TASK DESCRIPTION =>
Please repeat all of the lines that follow, exactly as written.

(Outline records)
^^^^
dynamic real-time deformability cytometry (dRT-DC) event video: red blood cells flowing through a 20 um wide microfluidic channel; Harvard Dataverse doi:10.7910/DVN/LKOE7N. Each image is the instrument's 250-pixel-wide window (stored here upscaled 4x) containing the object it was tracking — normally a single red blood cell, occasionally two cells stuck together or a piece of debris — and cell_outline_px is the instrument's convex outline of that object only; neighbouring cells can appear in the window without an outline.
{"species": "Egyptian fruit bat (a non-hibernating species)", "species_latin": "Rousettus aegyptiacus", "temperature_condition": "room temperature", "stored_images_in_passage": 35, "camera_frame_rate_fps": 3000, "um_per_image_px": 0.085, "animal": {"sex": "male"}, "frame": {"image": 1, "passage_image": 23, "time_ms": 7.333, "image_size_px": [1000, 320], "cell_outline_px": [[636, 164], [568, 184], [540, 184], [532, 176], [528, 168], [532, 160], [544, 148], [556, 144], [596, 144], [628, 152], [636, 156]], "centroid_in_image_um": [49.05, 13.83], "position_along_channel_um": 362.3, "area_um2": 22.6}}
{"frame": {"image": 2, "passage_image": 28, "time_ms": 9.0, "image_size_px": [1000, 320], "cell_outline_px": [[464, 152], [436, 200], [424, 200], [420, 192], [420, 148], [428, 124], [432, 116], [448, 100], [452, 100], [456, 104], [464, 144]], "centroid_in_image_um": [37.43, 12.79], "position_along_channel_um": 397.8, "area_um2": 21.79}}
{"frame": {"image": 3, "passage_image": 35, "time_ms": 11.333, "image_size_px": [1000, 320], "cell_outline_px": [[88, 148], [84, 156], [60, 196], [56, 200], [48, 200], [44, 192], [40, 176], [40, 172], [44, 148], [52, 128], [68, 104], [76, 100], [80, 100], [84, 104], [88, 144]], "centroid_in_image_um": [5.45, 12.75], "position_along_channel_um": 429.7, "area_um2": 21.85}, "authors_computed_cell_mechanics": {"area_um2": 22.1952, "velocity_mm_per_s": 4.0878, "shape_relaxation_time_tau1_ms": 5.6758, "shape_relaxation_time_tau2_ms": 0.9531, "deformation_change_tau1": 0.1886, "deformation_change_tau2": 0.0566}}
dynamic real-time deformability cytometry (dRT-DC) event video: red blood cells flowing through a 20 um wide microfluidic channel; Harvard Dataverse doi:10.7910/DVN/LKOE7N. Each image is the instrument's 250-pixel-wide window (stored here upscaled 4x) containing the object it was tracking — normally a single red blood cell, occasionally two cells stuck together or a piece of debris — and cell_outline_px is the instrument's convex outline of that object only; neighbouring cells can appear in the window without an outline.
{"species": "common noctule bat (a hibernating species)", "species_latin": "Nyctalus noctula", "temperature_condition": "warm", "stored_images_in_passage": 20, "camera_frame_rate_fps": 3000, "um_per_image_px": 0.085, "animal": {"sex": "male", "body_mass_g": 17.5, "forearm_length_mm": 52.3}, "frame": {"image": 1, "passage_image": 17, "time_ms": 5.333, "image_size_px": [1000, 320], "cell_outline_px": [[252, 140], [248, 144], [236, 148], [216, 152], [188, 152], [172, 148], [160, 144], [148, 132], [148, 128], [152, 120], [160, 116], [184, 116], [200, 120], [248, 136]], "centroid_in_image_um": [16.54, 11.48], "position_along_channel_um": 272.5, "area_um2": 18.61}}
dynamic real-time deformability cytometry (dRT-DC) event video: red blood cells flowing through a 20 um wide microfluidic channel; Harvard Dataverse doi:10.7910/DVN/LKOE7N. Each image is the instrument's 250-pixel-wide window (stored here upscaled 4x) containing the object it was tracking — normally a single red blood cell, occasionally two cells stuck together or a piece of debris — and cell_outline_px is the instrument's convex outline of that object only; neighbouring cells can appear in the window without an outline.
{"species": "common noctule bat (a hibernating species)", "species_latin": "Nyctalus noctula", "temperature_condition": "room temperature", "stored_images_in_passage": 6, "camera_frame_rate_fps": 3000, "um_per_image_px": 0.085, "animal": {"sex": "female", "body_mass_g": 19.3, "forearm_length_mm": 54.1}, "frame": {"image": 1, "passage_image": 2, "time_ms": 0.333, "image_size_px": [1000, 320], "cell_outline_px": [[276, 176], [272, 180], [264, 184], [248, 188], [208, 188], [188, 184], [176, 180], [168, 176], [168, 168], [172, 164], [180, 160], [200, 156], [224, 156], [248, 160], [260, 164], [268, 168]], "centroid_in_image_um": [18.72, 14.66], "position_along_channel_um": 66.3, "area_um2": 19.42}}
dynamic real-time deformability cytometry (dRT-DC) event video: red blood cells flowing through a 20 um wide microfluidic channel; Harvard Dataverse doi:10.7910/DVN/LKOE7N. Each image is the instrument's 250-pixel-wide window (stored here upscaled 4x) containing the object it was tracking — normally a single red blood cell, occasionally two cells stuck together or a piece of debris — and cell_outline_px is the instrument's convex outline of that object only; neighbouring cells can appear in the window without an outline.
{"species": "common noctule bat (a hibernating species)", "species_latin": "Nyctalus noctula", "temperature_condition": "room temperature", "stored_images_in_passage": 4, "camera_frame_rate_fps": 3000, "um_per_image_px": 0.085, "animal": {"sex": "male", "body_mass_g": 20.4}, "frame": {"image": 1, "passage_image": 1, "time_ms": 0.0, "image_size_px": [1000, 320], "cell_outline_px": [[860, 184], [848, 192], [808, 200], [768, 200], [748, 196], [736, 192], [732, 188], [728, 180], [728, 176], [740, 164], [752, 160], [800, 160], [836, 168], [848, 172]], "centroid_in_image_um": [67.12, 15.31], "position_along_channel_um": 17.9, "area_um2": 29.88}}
^^^^
ANSWER TO THE EXERCISE =>
dynamic real-time deformability cytometry (dRT-DC) event video: red blood cells flowing through a 20 um wide microfluidic channel; Harvard Dataverse doi:10.7910/DVN/LKOE7N. Each image is the instrument's 250-pixel-wide window (stored here upscaled 4x) containing the object it was tracking — normally a single red blood cell, occasionally two cells stuck together or a piece of debris — and cell_outline_px is the instrument's convex outline of that object only; neighbouring cells can appear in the window without an outline.
{"species": "Egyptian fruit bat (a non-hibernating species)", "species_latin": "Rousettus aegyptiacus", "temperature_condition": "room temperature", "stored_images_in_passage": 35, "camera_frame_rate_fps": 3000, "um_per_image_px": 0.085, "animal": {"sex": "male"}, "frame": {"image": 1, "passage_image": 23, "time_ms": 7.333, "image_size_px": [1000, 320], "cell_outline_px": [[636, 164], [568, 184], [540, 184], [532, 176], [528, 168], [532, 160], [544, 148], [556, 144], [596, 144], [628, 152], [636, 156]], "centroid_in_image_um": [49.05, 13.83], "position_along_channel_um": 362.3, "area_um2": 22.6}}
{"frame": {"image": 2, "passage_image": 28, "time_ms": 9.0, "image_size_px": [1000, 320], "cell_outline_px": [[464, 152], [436, 200], [424, 200], [420, 192], [420, 148], [428, 124], [432, 116], [448, 100], [452, 100], [456, 104], [464, 144]], "centroid_in_image_um": [37.43, 12.79], "position_along_channel_um": 397.8, "area_um2": 21.79}}
{"frame": {"image": 3, "passage_image": 35, "time_ms": 11.333, "image_size_px": [1000, 320], "cell_outline_px": [[88, 148], [84, 156], [60, 196], [56, 200], [48, 200], [44, 192], [40, 176], [40, 172], [44, 148], [52, 128], [68, 104], [76, 100], [80, 100], [84, 104], [88, 144]], "centroid_in_image_um": [5.45, 12.75], "position_along_channel_um": 429.7, "area_um2": 21.85}, "authors_computed_cell_mechanics": {"area_um2": 22.1952, "velocity_mm_per_s": 4.0878, "shape_relaxation_time_tau1_ms": 5.6758, "shape_relaxation_time_tau2_ms": 0.9531, "deformation_change_tau1": 0.1886, "deformation_change_tau2": 0.0566}}
dynamic real-time deformability cytometry (dRT-DC) event video: red blood cells flowing through a 20 um wide microfluidic channel; Harvard Dataverse doi:10.7910/DVN/LKOE7N. Each image is the instrument's 250-pixel-wide window (stored here upscaled 4x) containing the object it was tracking — normally a single red blood cell, occasionally two cells stuck together or a piece of debris — and cell_outline_px is the instrument's convex outline of that object only; neighbouring cells can appear in the window without an outline.
{"species": "common noctule bat (a hibernating species)", "species_latin": "Nyctalus noctula", "temperature_condition": "warm", "stored_images_in_passage": 20, "camera_frame_rate_fps": 3000, "um_per_image_px": 0.085, "animal": {"sex": "male", "body_mass_g": 17.5, "forearm_length_mm": 52.3}, "frame": {"image": 1, "passage_image": 17, "time_ms": 5.333, "image_size_px": [1000, 320], "cell_outline_px": [[252, 140], [248, 144], [236, 148], [216, 152], [188, 152], [172, 148], [160, 144], [148, 132], [148, 128], [152, 120], [160, 116], [184, 116], [200, 120], [248, 136]], "centroid_in_image_um": [16.54, 11.48], "position_along_channel_um": 272.5, "area_um2": 18.61}}
dynamic real-time deformability cytometry (dRT-DC) event video: red blood cells flowing through a 20 um wide microfluidic channel; Harvard Dataverse doi:10.7910/DVN/LKOE7N. Each image is the instrument's 250-pixel-wide window (stored here upscaled 4x) containing the object it was tracking — normally a single red blood cell, occasionally two cells stuck together or a piece of debris — and cell_outline_px is the instrument's convex outline of that object only; neighbouring cells can appear in the window without an outline.
{"species": "common noctule bat (a hibernating species)", "species_latin": "Nyctalus noctula", "temperature_condition": "room temperature", "stored_images_in_passage": 6, "camera_frame_rate_fps": 3000, "um_per_image_px": 0.085, "animal": {"sex": "female", "body_mass_g": 19.3, "forearm_length_mm": 54.1}, "frame": {"image": 1, "passage_image": 2, "time_ms": 0.333, "image_size_px": [1000, 320], "cell_outline_px": [[276, 176], [272, 180], [264, 184], [248, 188], [208, 188], [188, 184], [176, 180], [168, 176], [168, 168], [172, 164], [180, 160], [200, 156], [224, 156], [248, 160], [260, 164], [268, 168]], "centroid_in_image_um": [18.72, 14.66], "position_along_channel_um": 66.3, "area_um2": 19.42}}
dynamic real-time deformability cytometry (dRT-DC) event video: red blood cells flowing through a 20 um wide microfluidic channel; Harvard Dataverse doi:10.7910/DVN/LKOE7N. Each image is the instrument's 250-pixel-wide window (stored here upscaled 4x) containing the object it was tracking — normally a single red blood cell, occasionally two cells stuck together or a piece of debris — and cell_outline_px is the instrument's convex outline of that object only; neighbouring cells can appear in the window without an outline.
{"species": "common noctule bat (a hibernating species)", "species_latin": "Nyctalus noctula", "temperature_condition": "room temperature", "stored_images_in_passage": 4, "camera_frame_rate_fps": 3000, "um_per_image_px": 0.085, "animal": {"sex": "male", "body_mass_g": 20.4}, "frame": {"image": 1, "passage_image": 1, "time_ms": 0.0, "image_size_px": [1000, 320], "cell_outline_px": [[860, 184], [848, 192], [808, 200], [768, 200], [748, 196], [736, 192], [732, 188], [728, 180], [728, 176], [740, 164], [752, 160], [800, 160], [836, 168], [848, 172]], "centroid_in_image_um": [67.12, 15.31], "position_along_channel_um": 17.9, "area_um2": 29.88}}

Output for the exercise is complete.